The 2019 results represent a continuation of the trends of the past five years, says shareholder Kerem Aksoy, chief investment officer of US-based Glacier Pass Partners, who believes Bell’s engineering success continues to be overwhelmed by the company’s misguided capital allocation and investment policies, resulting in the net destruction of shareholder value.
“Since 2014 Bell has invested over R3.5 billion, well in excess of the R750 million of net profit it generated over the same period,” says Aksoy.
“Today, it’s clear these investments have yielded minimal returns with Bell’s days of inventory rising from a low of 173 days in FY14 to a recent high of 240, all the while saddling the company with unnecessary and expensive debt.”
Logan says return on invested capital has fallen to less than half of the 10% it was achieving up to 2012; in 2019 it was down to a mere 4.4%.
One of the conclusions of an analysis of the company’s financial performance done in 2019 by Fractal Value Advisors is that return on invested capital has been “well below” the cost of capital since 2013. This means that although reporting earnings growth, Bell is not making an economic profit – that is a profit after allowing for the cost of invested capital.
Because it is not making economic profit, debt has been used to fund an expanding asset base resulting in a debt level “indicative of a junk credit rating”, said Fractal.
The report points out that this significantly raises the risk of financial distress and places pressure on the share price.

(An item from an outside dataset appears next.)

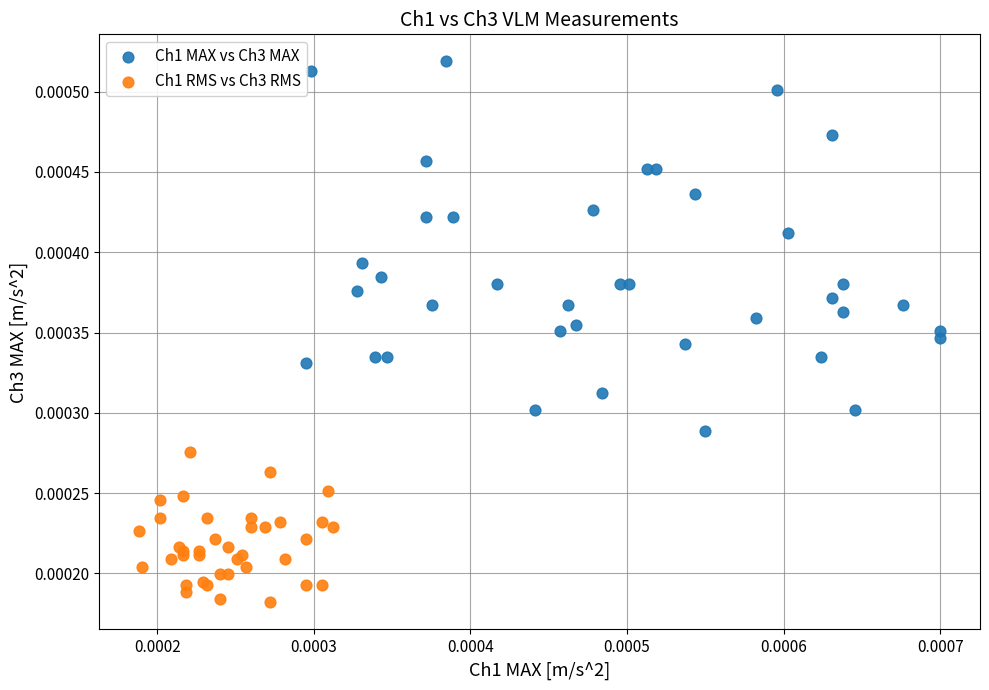

Which series reaches the minimum Y coordinate?

Ch1 RMS vs Ch3 RMS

Since the report was released in early 2019, Bell’s gearing has increased from 42% to a distressing 54% as inventory piles up.
Short-term incentives based on achieving net profit after tax (Npat), and long-term incentives based on a combination of headline earnings per share (Heps) and total shareholder returns, are a large part of the problem, says Logan.
He points out that remuneration is paid fully in cash and that management owns very few shares.
Rewarded for using debt
“Under the current incentive schemes management is rewarded for the use of debt as it aids them in hitting ever-increasing Npat and Heps targets while, unlike shareholders, they do not bear the long-term downside risk associating with the increased gearing.”
Ahead of last year’s AGM, Logan and Glacier Pass Partners approached the board with suggestions for changes to the remuneration policy that would help switch focus back to returns. The minutes of the 2019 AGM reveal that the company undertook to consider this input. However, Logan says they received no feedback from the board until last month.
He dismisses what he calls the minor changes made to the remuneration policy during 2019, saying the incentives remain overwhelmingly weighted towards Npat and Heps.
Aksoy says management and the board have rebuffed repeated approaches from concerned shareholders. “Despite Bell’s accelerated financial deterioration in FY19, when we look at the Bell’s 2020 proxy and recent statements, it is more of the same – the same people, the same policies, the same broken strategies.”
Logan and Aksoy point out that ultimate ownership and responsibility for a company lies with its shareholders. They are hoping that the Bell family, which holds 38% of the company, and US group John Deere, with 32%, will work with all the shareholders to unlock the tremendous value within the company before it’s too late.
When asked for comment on the proposed resolution, group chair Gary Bell told Moneyweb: “We do not comment in the media on any interaction that we may have with shareholders.”
Bell added that the board believed the altered incentives had addressed their concerns.